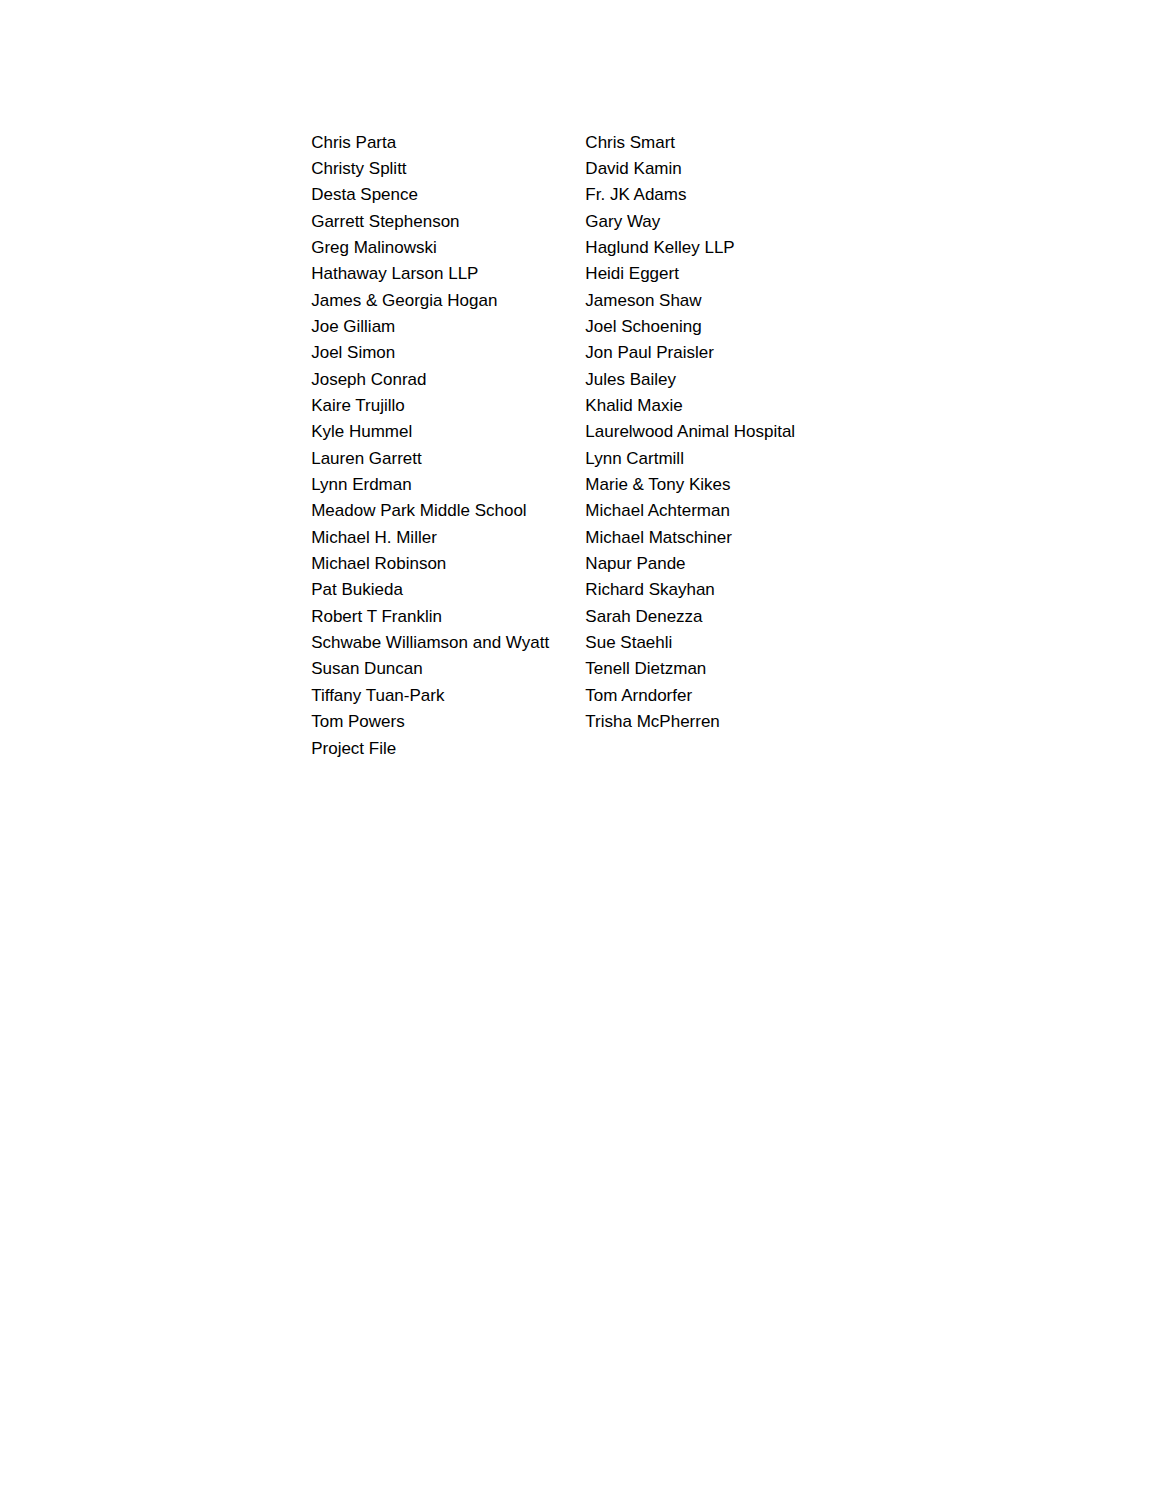| Chris Parta | Chris Smart |
| Christy Splitt | David Kamin |
| Desta Spence | Fr. JK Adams |
| Garrett Stephenson | Gary Way |
| Greg Malinowski | Haglund Kelley LLP |
| Hathaway Larson LLP | Heidi Eggert |
| James & Georgia Hogan | Jameson Shaw |
| Joe Gilliam | Joel Schoening |
| Joel Simon | Jon Paul Praisler |
| Joseph Conrad | Jules Bailey |
| Kaire Trujillo | Khalid Maxie |
| Kyle Hummel | Laurelwood Animal Hospital |
| Lauren Garrett | Lynn Cartmill |
| Lynn Erdman | Marie & Tony Kikes |
| Meadow Park Middle School | Michael Achterman |
| Michael H. Miller | Michael Matschiner |
| Michael Robinson | Napur Pande |
| Pat Bukieda | Richard Skayhan |
| Robert T Franklin | Sarah Denezza |
| Schwabe Williamson and Wyatt | Sue Staehli |
| Susan Duncan | Tenell Dietzman |
| Tiffany Tuan-Park | Tom Arndorfer |
| Tom Powers | Trisha McPherren |
| Project File | |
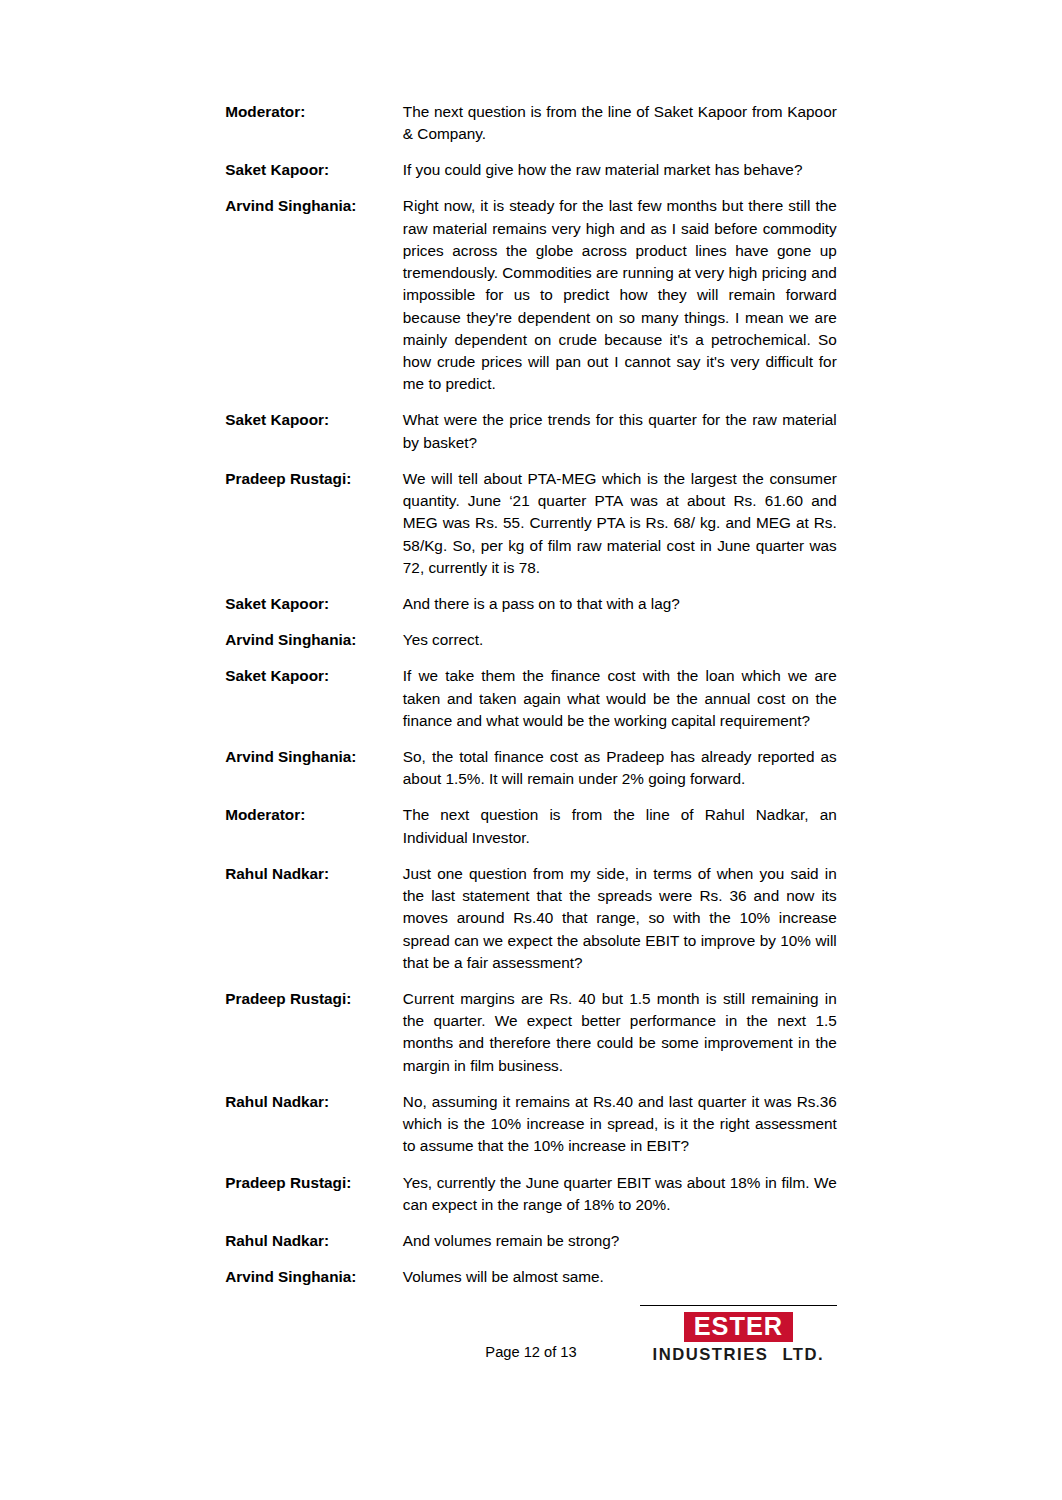| Moderator: | The next question is from the line of Saket Kapoor from Kapoor & Company. |
| Saket Kapoor: | If you could give how the raw material market has behave? |
| Arvind Singhania: | Right now, it is steady for the last few months but there still the raw material remains very high and as I said before commodity prices across the globe across product lines have gone up tremendously. Commodities are running at very high pricing and impossible for us to predict how they will remain forward because they're dependent on so many things. I mean we are mainly dependent on crude because it's a petrochemical. So how crude prices will pan out I cannot say it's very difficult for me to predict. |
| Saket Kapoor: | What were the price trends for this quarter for the raw material by basket? |
| Pradeep Rustagi: | We will tell about PTA-MEG which is the largest the consumer quantity. June ‘21 quarter PTA was at about Rs. 61.60 and MEG was Rs. 55. Currently PTA is Rs. 68/ kg. and MEG at Rs. 58/Kg. So, per kg of film raw material cost in June quarter was 72, currently it is 78. |
| Saket Kapoor: | And there is a pass on to that with a lag? |
| Arvind Singhania: | Yes correct. |
| Saket Kapoor: | If we take them the finance cost with the loan which we are taken and taken again what would be the annual cost on the finance and what would be the working capital requirement? |
| Arvind Singhania: | So, the total finance cost as Pradeep has already reported as about 1.5%. It will remain under 2% going forward. |
| Moderator: | The next question is from the line of Rahul Nadkar, an Individual Investor. |
| Rahul Nadkar: | Just one question from my side, in terms of when you said in the last statement that the spreads were Rs. 36 and now its moves around Rs.40 that range, so with the 10% increase spread can we expect the absolute EBIT to improve by 10% will that be a fair assessment? |
| Pradeep Rustagi: | Current margins are Rs. 40 but 1.5 month is still remaining in the quarter. We expect better performance in the next 1.5 months and therefore there could be some improvement in the margin in film business. |
| Rahul Nadkar: | No, assuming it remains at Rs.40 and last quarter it was Rs.36 which is the 10% increase in spread, is it the right assessment to assume that the 10% increase in EBIT? |
| Pradeep Rustagi: | Yes, currently the June quarter EBIT was about 18% in film. We can expect in the range of 18% to 20%. |
| Rahul Nadkar: | And volumes remain be strong? |
| Arvind Singhania: | Volumes will be almost same. |
Page 12 of 13
ESTER
INDUSTRIESLTD.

▶ WORK TO COMPLETE
Make an exact copy of the lines above, beginning with the line with "Trisha McPherren |" and ending with the line with "has behave? |", and keep the pictures out of it.

▶ RESULT OF THIS EXERCISE
| Tom Powers | Trisha McPherren |
| Project File | |
| Moderator: | The next question is from the line of Saket Kapoor from Kapoor & Company. |
| Saket Kapoor: | If you could give how the raw material market has behave? |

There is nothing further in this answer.